Echo Echo. Postsoviet Cosmopolis | internationales literaturfestival (ilb) 2022
A cooperative series of the Cluster of Excellence "Temporal Communities: Doing Literature in a Global Perspective" and the international literature festival berlin
September 9-11, 2022
Collegium Hungaricum Berlin, Dorotheenstraße 12, 10117 Berlin
In the context of the international literature festival berlin 2022 the cooperative series Echo Echo. Post-Soviet Cosmopolis got in touch with literary communities in the Post-Soviet space.
Formed as a term that indicates both the presence of the Soviet impact and the overcoming of a politically and culturally imperial frame, the term Post-Soviet both evokes the discourse of a shared cultural legacy and the struggles for delineation that is forming the communities of the formerly Soviet topography until today.

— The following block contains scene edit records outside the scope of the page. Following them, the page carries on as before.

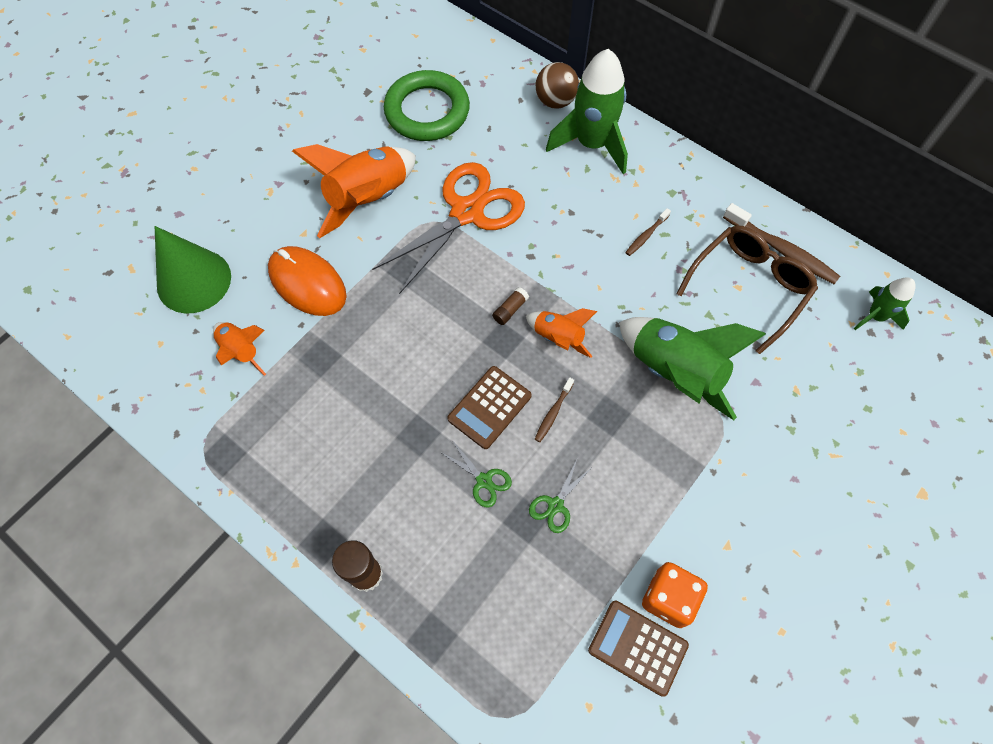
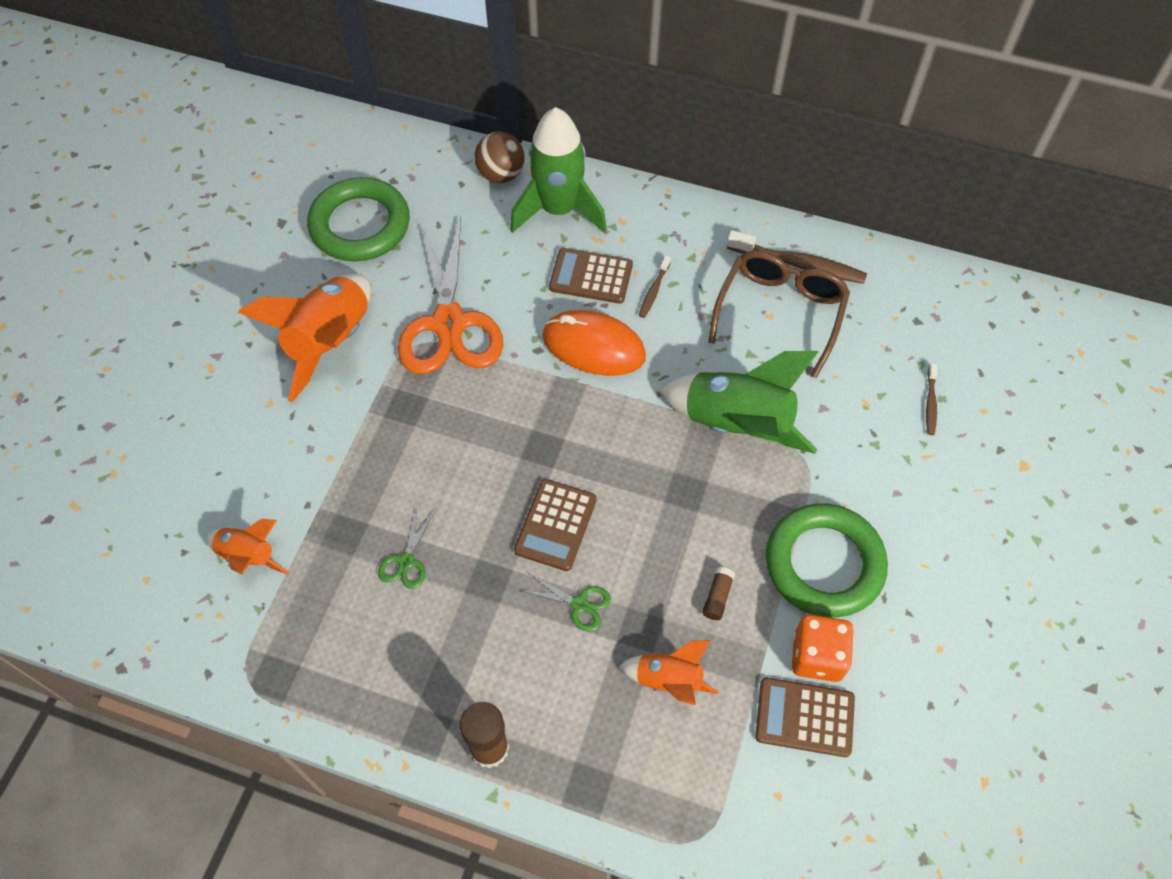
camera: 20 degrees left, 5 degrees down
green cone [155,226,231,313] -> none
orange mouse [268,246,347,316] -> orange mouse moved to [542,310,646,376]
orange scissors [372,162,525,294] -> orange scissors turned 150 degrees clockwise [398,217,503,374]
brown glue stick [492,287,529,325] -> brown glue stick moved to [702,567,735,620]
orange rocket [526,308,597,358] -> orange rocket moved to [619,640,719,705]
green scissors [529,460,591,533] -> green scissors moved to [378,508,435,589]
brown toothbrush [535,377,574,442] -> brown toothbrush moved to [926,363,937,435]
green rocket [853,277,916,330] -> none
none -> brown calculator [549,248,633,304]
none -> green ring [766,503,888,618]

With regard to the histories of independence declarations and color revolutions that shaped the formation of independent nation states between 1991 and 2005, and the Russian invasion of Ukraine since 2014, the term of the Post-Soviet is ambivalent: a shadow haunting the diverse cultural and ethnic spaces enclosed and violently unified in this category and a double fold instrument to reflect upon the endurance of the impact of Soviet nation-building and to rephrase the focus on these cultural and political interferences as a cosmopolitan complex. As such it does not only allow to zoom in the urban spaces that in many literary works play an exorbitant role, but to discuss both the world character of the imperial legacy and the insular structure of post-Soviet points of concentrated exchange all over the world. To deprive Russian of its imperial dominance and to detach all formerly Soviet languages from their nationalist conceptualization means in the context of the program special to emphasize the translingual identities of the Post-Soviet Cosmopolis, and to look at literary production with and against the Russian.
When the program special “Echo Echo. Post-Soviet Cosmopolis” was planned at the end of 2021 its special focus was translingual poetics as a phenomenon among poets with post-Soviet origin for whom Russian was the first language of literary orientation and all of whom wrote in poetic dialogue between Russian and at least one other language.
But since Russia escalated the war against Ukraine in February 2022 the focus has gained yet another extremely topical meaning:
Facing a military aggression whose legitimizing ideology it is to monopolize Russian as the language of the neo-imperial enterprise of the Russian government, it has become impossible to neutrally discuss translingual poetics of predominantly Russophone authors. At the same time it has become even more important not to accept and to withstand, first, the attempts to reserve Russian for the “Russian world” (soft power project of Putin’s state) and, second, contradict the attempts to declare the Russian language and Russian literature guilty.
Against this background, the format understands its title Post-Soviet Cosmopolis as an entry point into literary communications and urban structures in which the local, the national and the preliminary internationalist conflated under the aegis of the Soviet project of world literature and the Soviet nation-building related to it. In this context, Cosmopolis becomes readable as a concept of local and widely distributed junctions of multi-ethnic and multi-cultural correspondences that constantly re-articulated and negotiated the way in which the Russian language mattered as tool of a globally informed cultural frame. It has to be asked how it intertwined with and got modified by a multitude of specific Eastern European histories, literary traditions and political voices.
With regard to post-Soviet developments Cosmopolis does not intend to re-affirm the imperial vectors, but to track the fractured, spontaneous and in many cases inconsistent alliances of globalized and local influxes as well.
From September 9 to 11, 2022 the series has explored different conflated layers of Post-Soviet literature, inviting authors from Ukraine, Belarus, Armenia, Albania, Latvia, Georgia and Russian literary voices in exile from two generations to discuss childhood under the impact of systemic disruption, the role of subcultures in the forming of identities and the specific multi- and interlingual dynamics that are characteristic of the heterogenous complex called Post-Soviet Cosmopolis.